Весь интерес ограничивается лишь тем, через какие конкретно предметы осуществляется связь получателя посылки с домом.
Вскрываю и я свой ящик. Сверху два свитера. «Вот это да, – слышу я восторженный вскрик, – целое богатство!» Из ящика извлекаются теплые носки, варежки, портянки с подрубленными краями. Не забыла мать и гостинцев: какао, пряников, печенья, а в маленьком мешочке, перетянутом шнурком, кусочки колотого сахара.
– Вот что значит мать, – слышу я восхищенный голос Жоры Арутюнянца, – ведь от своего карточного пайка отрывает, чтобы сына ублажить.
Действительно, в сахаре мы не нуждались. А мешочек этот я должен принять как изъявление материнской любви и жертвы. От тети Лиды, материной сестры, пачка табака. Было в посылке и сукно: черное и красное, и золотой галун. Не догадалась она прислать этого галуна побольше – я бы мог выменять его на кубари. Нашел я в посылке и ложку, без которой испытывал сущие муки, и ножик – не такой, как я просил: складной, универсальный, а столовый и к тому же тупой. Ну да ладно.

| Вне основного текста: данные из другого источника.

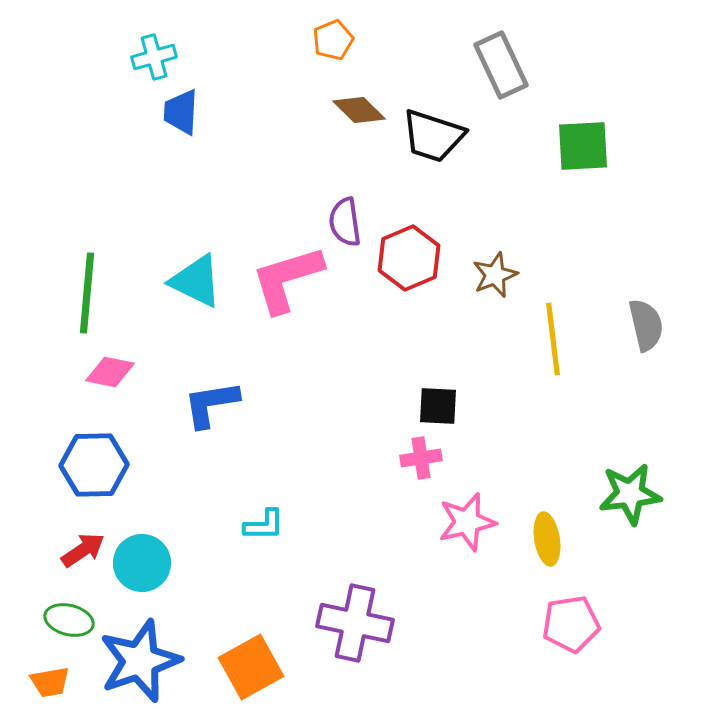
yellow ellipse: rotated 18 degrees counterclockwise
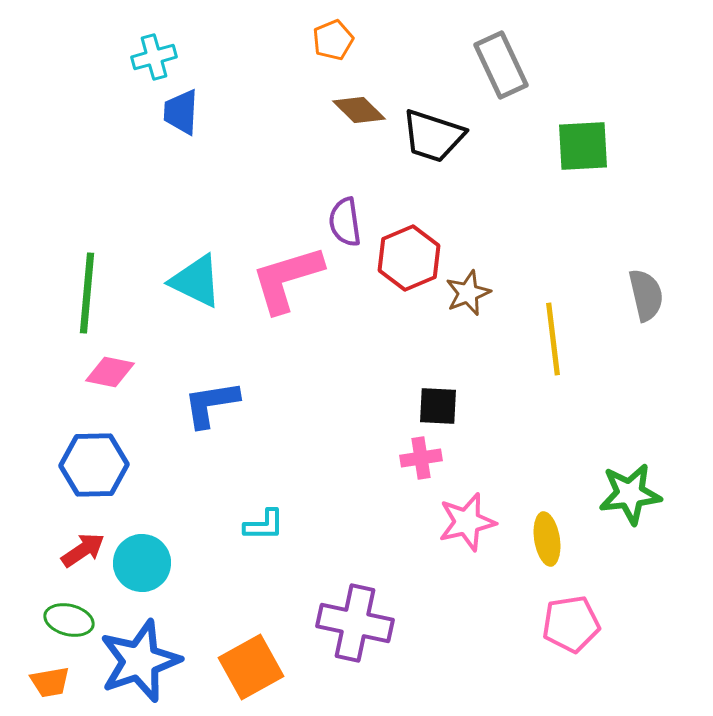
brown star: moved 27 px left, 18 px down
gray semicircle: moved 30 px up
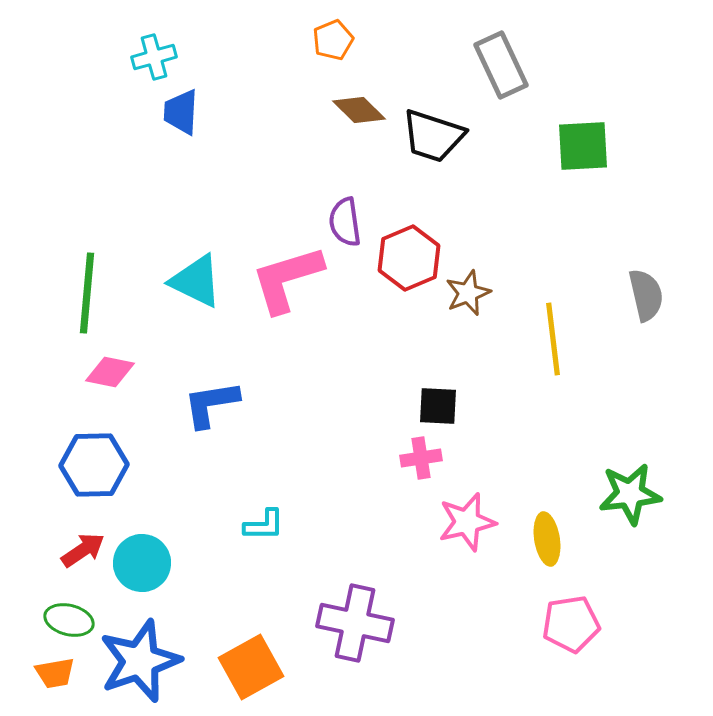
orange trapezoid: moved 5 px right, 9 px up
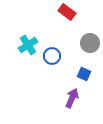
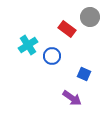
red rectangle: moved 17 px down
gray circle: moved 26 px up
purple arrow: rotated 102 degrees clockwise
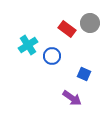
gray circle: moved 6 px down
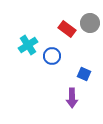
purple arrow: rotated 54 degrees clockwise
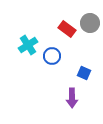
blue square: moved 1 px up
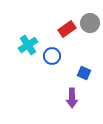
red rectangle: rotated 72 degrees counterclockwise
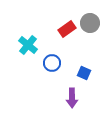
cyan cross: rotated 18 degrees counterclockwise
blue circle: moved 7 px down
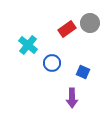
blue square: moved 1 px left, 1 px up
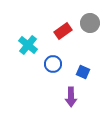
red rectangle: moved 4 px left, 2 px down
blue circle: moved 1 px right, 1 px down
purple arrow: moved 1 px left, 1 px up
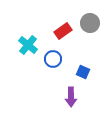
blue circle: moved 5 px up
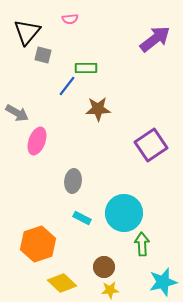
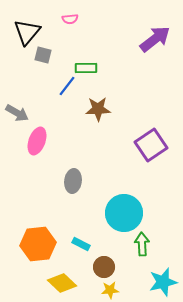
cyan rectangle: moved 1 px left, 26 px down
orange hexagon: rotated 12 degrees clockwise
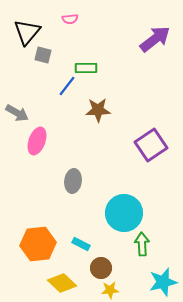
brown star: moved 1 px down
brown circle: moved 3 px left, 1 px down
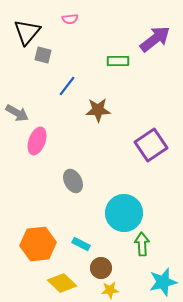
green rectangle: moved 32 px right, 7 px up
gray ellipse: rotated 35 degrees counterclockwise
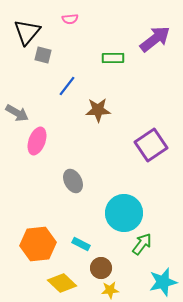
green rectangle: moved 5 px left, 3 px up
green arrow: rotated 40 degrees clockwise
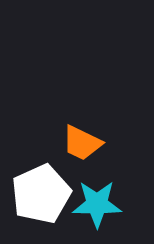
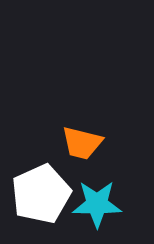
orange trapezoid: rotated 12 degrees counterclockwise
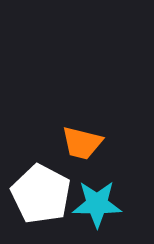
white pentagon: rotated 20 degrees counterclockwise
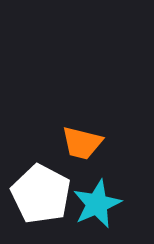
cyan star: rotated 24 degrees counterclockwise
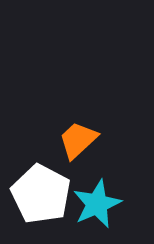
orange trapezoid: moved 4 px left, 3 px up; rotated 123 degrees clockwise
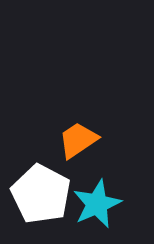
orange trapezoid: rotated 9 degrees clockwise
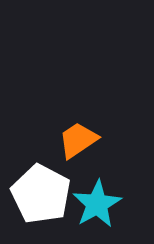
cyan star: rotated 6 degrees counterclockwise
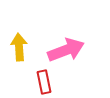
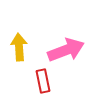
red rectangle: moved 1 px left, 1 px up
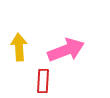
red rectangle: rotated 15 degrees clockwise
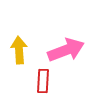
yellow arrow: moved 3 px down
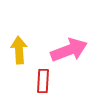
pink arrow: moved 3 px right
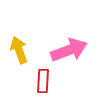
yellow arrow: rotated 16 degrees counterclockwise
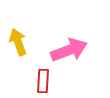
yellow arrow: moved 1 px left, 8 px up
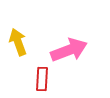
red rectangle: moved 1 px left, 2 px up
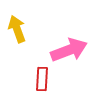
yellow arrow: moved 1 px left, 13 px up
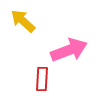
yellow arrow: moved 6 px right, 8 px up; rotated 28 degrees counterclockwise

Окончив разбор вещей, я написал своей матери: «Сегодня я как в раю – шутка ли, два свитера, и такие теплые. Не забудь от меня поблагодарить тетю Лиду и поцеловать ее. Сегодня у нас настоящий праздник. Но есть у нас люди, для которых наши посылки становятся источником тяжкого состояния. У Падалки, например, все родные на территории занятой немцами, и он даже не знает, что с ними. Сегодня он сказал мне: „У тебя вон родные, а мне и написать некому. Грустно это. Обидно“. Этот человек уже дважды побывал на фронте, а сегодня он плакал».
Вечером у печки собралась тесная компания: Олег Радченко, Костя Бочаров, Вася Шишков, Саша Гришин и я. Электричества не было – выключили. В комнате приятный полумрак, тепло и уютно. По стенам мечутся оранжевые отблески огня, споря с холодными отсветами угасающего дня.
В эмалированных кружках у нас вскипяченное какао, – мы пьем этот благодатный напиток и строим планы на будущее. Всех нас интересует вопрос: как скоро окончатся наши занятия и как пройдут выпускные и государственные экзамены.
– Вчера Матевосян говорил, сам слышал, что лейтенантские кубики уже в воздухе витают. – Костя изображает рукой нечто витающее в воздухе и, жмурясь, прихлебывает из кружки.
– Кубики кубиками. Они от нас никуда не уйдут, – спокойно рассуждает Саша Гришин, – а вот когда теплое белье выдадут, портянки байковые да шапки меховые?! Наверху, там, думают о чем-нибудь или нет?! Нам что, в пилотках на фронт ехать?!
– Товарищ полковой комиссар, выпускная рота готовится к госэкзаменам.
Старик опешил. Он стоял с раскрытым ртом, удивленно вытаращив на дневального и без того выпуклые глаза. Если бы он услышал, что личный состав роты отдыхает, возможно, он сказал бы, что отдыхать еще не время, пожурил бы нас за нерадивость. Тут же ему «втирали мозги», обманывали, и старик обиделся.
– О такой подготовке к экзаменам напиши своей бабушке, и пусть она тебе поверит! – гортанно выкрикнул старый комиссар и, погрозив кому-то кулаком, заложив руки за спину, ушел прочь из барака.
Мы не знали случая, чтобы старик Матевосян когда-либо на кого-то наложил взыскание, посадил на губу или же гонял в поле по-пластунски.
Но тут он не выдержал, не простил и наказал.